Some guys were caught transporting a sawed off shotgun, and SCOTUS (US v Miller) ruled the NFA Constitutional and said sawed off shotguns had no place in a militia, therefore were not protected by the 2A.

Fast forward to 2008 (DC v Heller) when Scalia overrules the Miller decision and says we can ignore the words about militia in the 2A.
"Scalia wrote that it was essential that the operative clause be consistent with the prefatory clause, but that the prefatory clause did not limit the operative clause."

So originalist Scalia says we can ignore the clause about militia even though SCOTUS took it into account for a solid 75 years. So much for precedent, so much for stare decisis, so much for the actual text of the subject of the one-sentence 2nd A!!

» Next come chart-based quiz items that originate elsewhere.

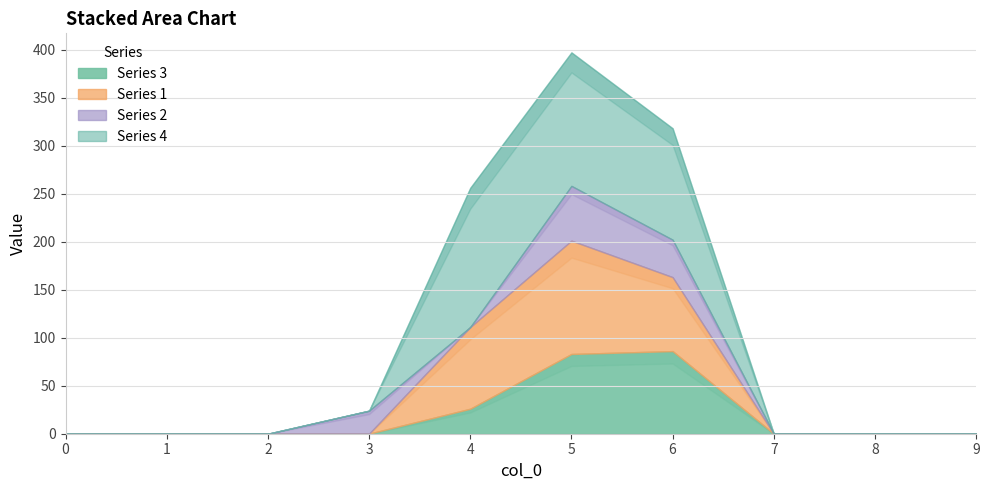

True or false: 6 and 2 cross at least once.

False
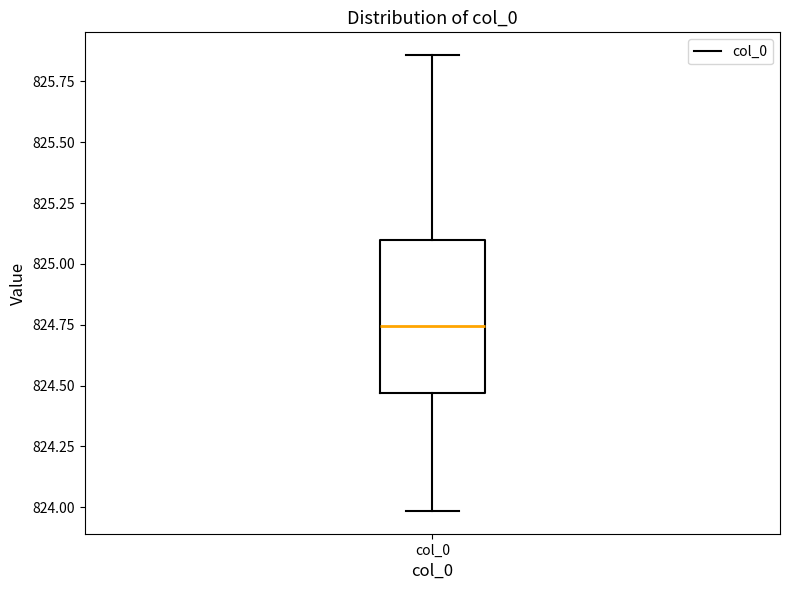

Read this box plot against the y-axis: the position of the median line, the range covered by the box, and the ends of both whiskers. The values are not printed on the chart, so give them approximately, as read against the axis.

median 824.75, box 824.45 to 825.10, whiskers 824.00 to 825.85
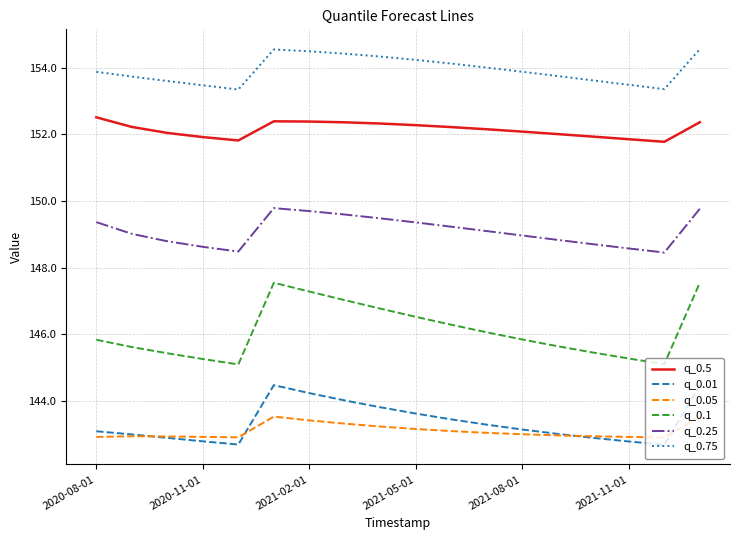

Which series has the largest range (max minus min)?

q_0.1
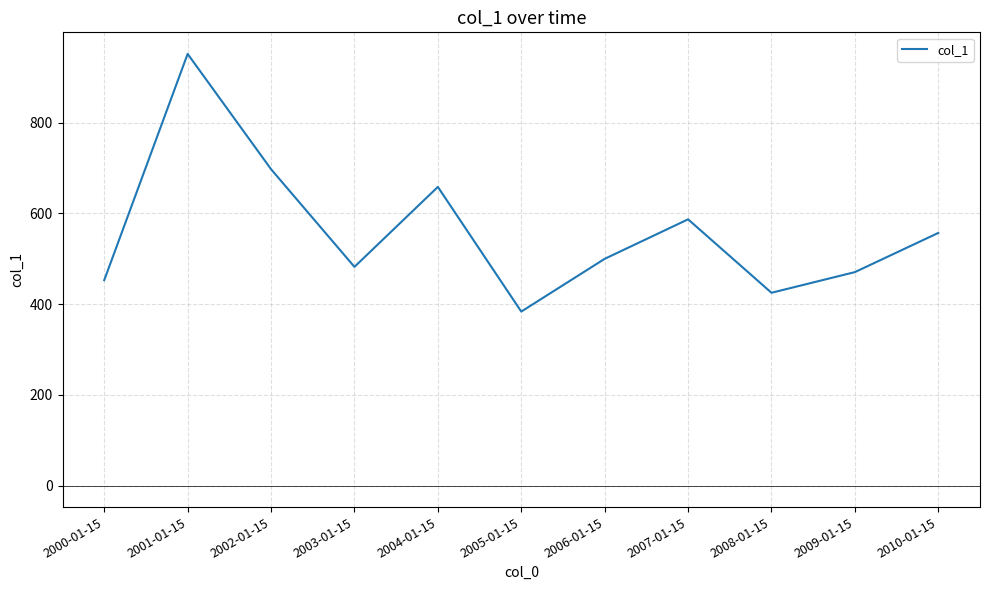

Read the value at 2002-01-15.

697.2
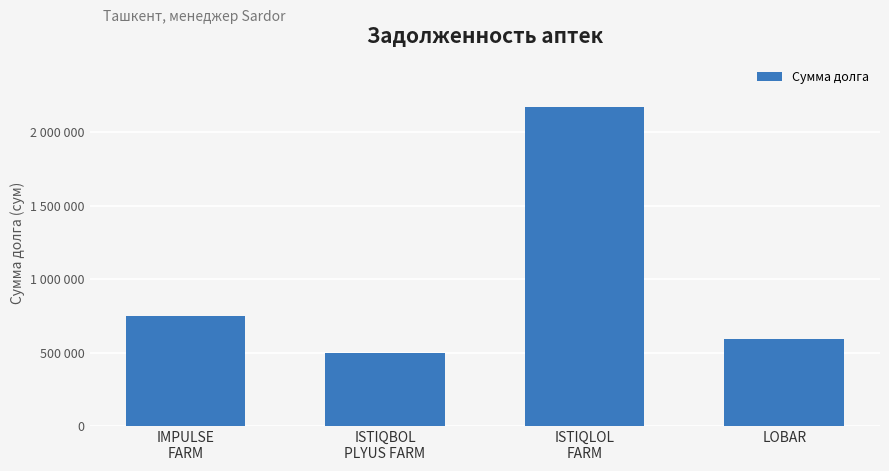

The chart shows a value of 499350 at ISTIQBOL
PLYUS FARM. True or false?

True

Question for you. Suppose you have your gun at your belt & hands raised and a cop fires a shot at you and misses. Are you within your rights to self protect by shooting the cop? Once he's used deadly force, can you??
redredred · M
@ElwoodBlues Had he been able to do so, did George Floyd have the right to shoot his killer?

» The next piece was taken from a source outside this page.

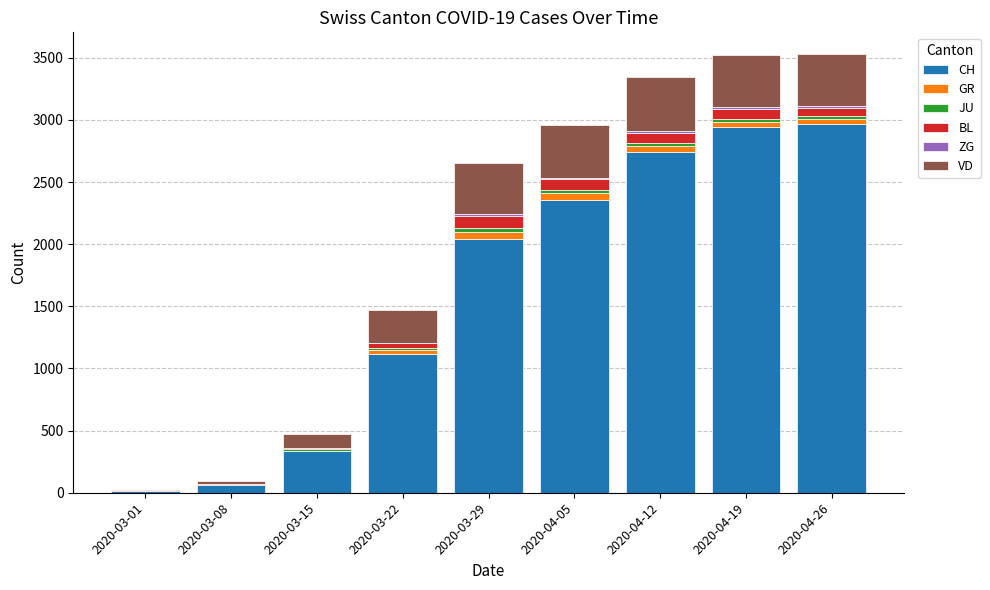

What is the difference between the maximum and minimum values in the VD series?

426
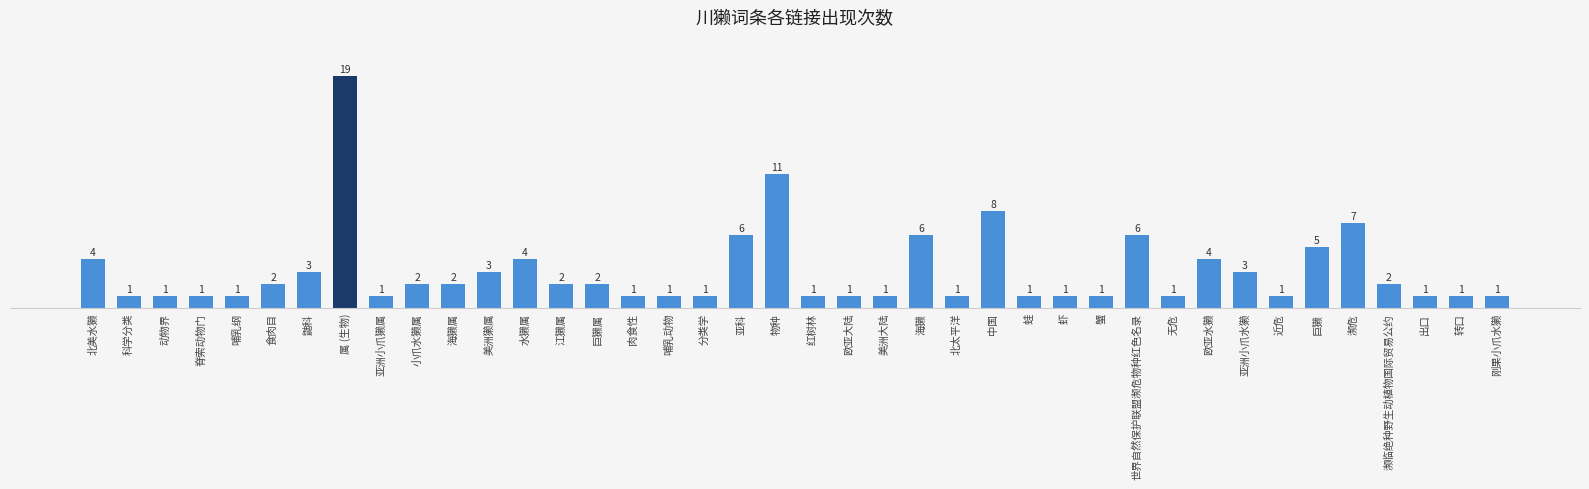

The chart shows a value of 2 at 亚洲小爪獭属. True or false?

False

The syntactical point I made is still valid despite your hair-splitting objection.
@redredred Nope. The subject of the 2A is people, and the 2A is about people. And it's just silly to pretend that the "prefatory clause" written by the founders has no meaning. Scalia believes in original text except when it's inconvenient.

And you've ducked my question. I was thinking more of the unarmed guy in Akron who was hit by 60 bullets.
redredred · M
@ElwoodBlues The Miller Analogy test is a standard test for intelligence. I’m sorry you’re having trouble with an obvious analogy. That speaks a bit about you.

The police function is defined in law. Resisting a lawful arrest is itself a crime. I admit I don’t have the details of the case you mentioned but the courts have held that deadly force may be used by a citizen in the event of life threatening police misconduct.
@redredred
Miller Analogy test is a standard test for intelligence
Ducking the question with a red herring!!!


Resisting a lawful arrest is itself a crime
Are you defining 90 bullets fired at a man's back as "lawful arrest"?
redredred · M
@ElwoodBlues no but you’d have to read the rest of my response to understand what said. And the sentence I wrote about breakfast is the analogy I referred to so there’s no red herring involved; not the first logical or factual error you’ve made just today.
@redredred You're ducking the question of whether or not "militia" has anything to do with 2A, and the Miller Analogy Test is a weak attempt at an ad hominem fallacy. Scalia says "militia" can be ignored with respect to the 2A, superfluous text, do you agree?

Second, you're ducking the question of whether a citizen subjected to deadly force by the police has the right to respond to the police with deadly force. "Lawful arrest" is a red herring.

, the first amendment rights are limited to hand-operated, sheet fed, vertical letterpress printing.
FALSE. The 1A also applies to speech, as separate from the press.
redredred · M
@ElwoodBlues I haven’t ducked anything. I’ve answered your question. A “militia” is a separate cohort of the population from the “people”. The militia is, as indicated subject to regulation. The rights of the people are not to be infringed. If any question still remain for you on this point read the rest of the constitution and see what is meant by “the people” in any context.

Regarding police action, as I’ve already answered, resisting a lawful arrest is a crime. Being subject to a life-threatening criminal act by anyone, including the police, confers the right to use force, up to and including deadly force for protection.

And I still insist that the analogy I presented is absolutely sound and your objection is ideological not based is any flaw in the analogy.